Contrairement à ses habitudes, depuis le dernier incident à l’Assemblée nationale qui vu le RPM, le parti d’IBK prendre ses distances vis-à-vis du pouvoir, même s’il garde encore un de ses cadres au gouvernement, le président de l’institution parlementaire, pour cette fois ci, a créé l’étonnement chez plus d’un. En effet, au lieu des volées de bois verts, avant hier, à l’ouverture de cette session, IBk a tenu un discours tempéré. Le ton était tout autre, en tout cas, pas de critiques accerbes, ni de propos qui cachent une rancune ou une rancoeur. “IBK veut peut être changer” ont dit certains dans la salle.

Une session pas comme les autres

IBK lui-même l’a dit dans son discours, car, cette session, il faut l’indiquer, couvre une période durant laquelle le processus d’élection du président de la République entre dans sa phase la plus active, alors que démarre celui de l’élection des députés de la prochaine législature. Le moment venu, cette session qui s’ouvre devra aussi se préparer pour affronter la terrible épreuve du bilan.

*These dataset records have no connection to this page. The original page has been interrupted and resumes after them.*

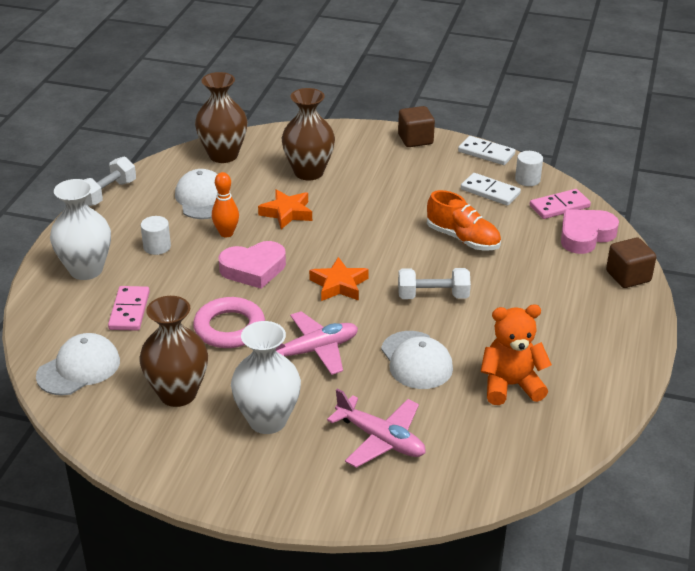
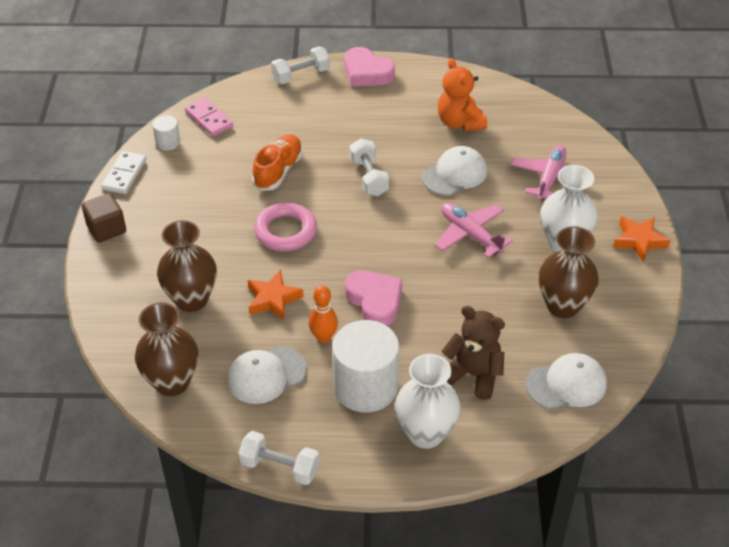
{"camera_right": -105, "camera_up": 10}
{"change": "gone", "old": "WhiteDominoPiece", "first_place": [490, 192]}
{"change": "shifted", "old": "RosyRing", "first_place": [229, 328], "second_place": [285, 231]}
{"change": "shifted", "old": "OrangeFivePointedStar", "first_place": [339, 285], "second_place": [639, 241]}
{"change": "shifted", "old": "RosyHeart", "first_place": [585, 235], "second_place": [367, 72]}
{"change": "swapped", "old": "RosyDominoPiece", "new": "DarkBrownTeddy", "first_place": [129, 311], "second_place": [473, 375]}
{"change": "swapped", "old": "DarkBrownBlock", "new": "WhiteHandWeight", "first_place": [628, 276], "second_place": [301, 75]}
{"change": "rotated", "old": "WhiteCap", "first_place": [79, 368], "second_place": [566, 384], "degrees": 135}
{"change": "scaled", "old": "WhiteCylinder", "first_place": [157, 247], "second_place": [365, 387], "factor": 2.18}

Le président de l’institution a saisi l’occasion pour faire savoir à ses collegues quelques unes des questions qui les attendent : “Avons-nous répondu aux espoirs et espérances placés en nous par le peuple malien dont nous sommes les représentants? Avons-nous rempli avec efficience et dignité notre mission de législateur? Avons-nous agi avec efficacité en force de propositions? Avons-nous su nous donner les moyens d’exercer pleinement notre rôle de contrôle de l’exécutif?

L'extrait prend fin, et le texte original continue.